### Problem statement:
Arrange the material as a Markdown table with the columns "Row" and "Line," giving each line a row number and leaving out blank lines and the pictures. Begin at the start of the material and stop after the line that contains "Emanuel DENOO".

### Collected data:

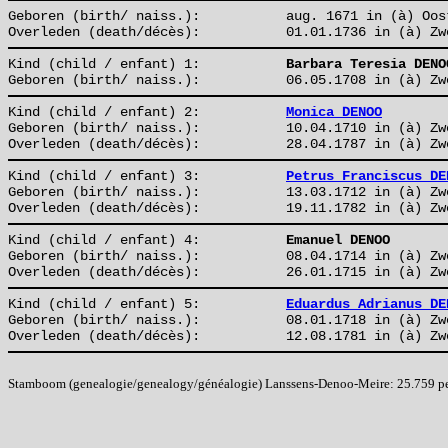
Geboren (birth/ naiss.):
aug. 1671 in (à) Oos
Overleden (death/décès):
01.01.1736 in (à) Zw
Kind (child / enfant) 1:
Barbara Teresia DENO
Geboren (birth/ naiss.):
06.05.1708 in (à) Zw
Kind (child / enfant) 2:
Monica DENOO
Geboren (birth/ naiss.):
10.04.1710 in (à) Zw
Overleden (death/décès):
28.04.1787 in (à) Zw
Kind (child / enfant) 3:
Petrus Franciscus DE
Geboren (birth/ naiss.):
13.03.1712 in (à) Zw
Overleden (death/décès):
19.11.1782 in (à) Zw
Kind (child / enfant) 4:
Emanuel DENOO
Geboren (birth/ naiss.):
08.04.1714 in (à) Zw
Overleden (death/décès):
26.01.1715 in (à) Zw
Kind (child / enfant) 5:
Eduardus Adrianus DE
Geboren (birth/ naiss.):
08.01.1718 in (à) Zw
Overleden (death/décès):
12.08.1781 in (à) Zw
Stamboom (genealogie/genealogy/généalogie) Lanssens-Denoo-Meire: 25.759 pers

### Expected answer:
| Row | Line |
|---|---|
| 1 | Geboren (birth/ naiss.): |
| 2 | aug. 1671 in (à) Oos |
| 3 | Overleden (death/décès): |
| 4 | 01.01.1736 in (à) Zw |
| 5 | Kind (child / enfant) 1: |
| 6 | Barbara Teresia DENO |
| 7 | Geboren (birth/ naiss.): |
| 8 | 06.05.1708 in (à) Zw |
| 9 | Kind (child / enfant) 2: |
| 10 | Monica DENOO |
| 11 | Geboren (birth/ naiss.): |
| 12 | 10.04.1710 in (à) Zw |
| 13 | Overleden (death/décès): |
| 14 | 28.04.1787 in (à) Zw |
| 15 | Kind (child / enfant) 3: |
| 16 | Petrus Franciscus DE |
| 17 | Geboren (birth/ naiss.): |
| 18 | 13.03.1712 in (à) Zw |
| 19 | Overleden (death/décès): |
| 20 | 19.11.1782 in (à) Zw |
| 21 | Kind (child / enfant) 4: |
| 22 | Emanuel DENOO |